“I don’t think people really change. I think they, we, can become better versions of what we are, more efficient, more impactful, hopefully less destructive. ” — William Bradley
I’ve been thinking about this quote ever since Bradley wrote up his review of the season finale of Mad Men. I suppose I’ve always been infatuated with the idea reinvention, changing into something completely different…for the better, of course. In a way it’s a sort of Frankenstein idea of the emotional and mental self, keeping things you like, getting rid of those you don’t.
I like to think that for the most part we are constantly evolving, making subtle changes not only for ourselves but for those around us. Maybe it means keeping in touch with people who really do care about you, and letting go of the people you’ve out grown. Or maybe it’s even something superficial, like remembering to put the toilet-paper on the toilet-roll holder because you know the empty cardboard drives your partner crazy.
Lately I’ve been wondering if people really are capable of change.

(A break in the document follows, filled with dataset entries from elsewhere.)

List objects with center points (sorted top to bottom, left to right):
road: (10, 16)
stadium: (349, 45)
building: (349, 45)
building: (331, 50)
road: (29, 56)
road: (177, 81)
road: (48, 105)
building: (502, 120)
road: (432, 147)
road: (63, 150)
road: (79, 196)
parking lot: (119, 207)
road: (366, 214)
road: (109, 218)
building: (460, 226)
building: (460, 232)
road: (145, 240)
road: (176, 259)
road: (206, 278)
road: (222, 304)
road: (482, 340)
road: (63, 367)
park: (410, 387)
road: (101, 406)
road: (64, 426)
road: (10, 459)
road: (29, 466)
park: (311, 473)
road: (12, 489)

I had a
argument discussion with a friend a few weeks ago, where she stated that she didn’t like certain aspects of her personality and was trying to change them. I kept telling her that it was a great thing and that I hoped she found what she was looking for. At the end of the day I’m not really sure what she wants to fix. I feel like maybe it was a nice thing to say at the time, but since then there hasn’t been any real effort on her part to sort of keep the ball rolling. I’ll be honest, I feel duped and find the scenario to be along the lines of her “[announcing] abruptly that [she] has evolved — instead of actually evolving.” I feel like when you’re trying to repair certain aspects of yourself or relationships that need to be mended and managed, well, you can’t really go on hiatus.
On the other hand I’m constantly confronted by the idea of people becoming to be some bizarre ideal that they hold near and dear to their hearts. In a previous entry I mentioned a roommate who used to give us hints of the beautiful person she could be, but then devolved into something selfish and superficial. Will she one day feel like she should do a 180, and find herself on the path to becoming a better person?
I’m always hopeful that people will change for the better. I hope they wake up and see the friends they have who truly care about them. It would be wonderful to have self-awareness and see how we’ve slighted people or unintentionally hurt them, and change those behaviors. It would be great if we became more caring and generous. But by fixing those elements are we actually changing? Or is Bradley right, and we’re simply becoming better versions of ourselves?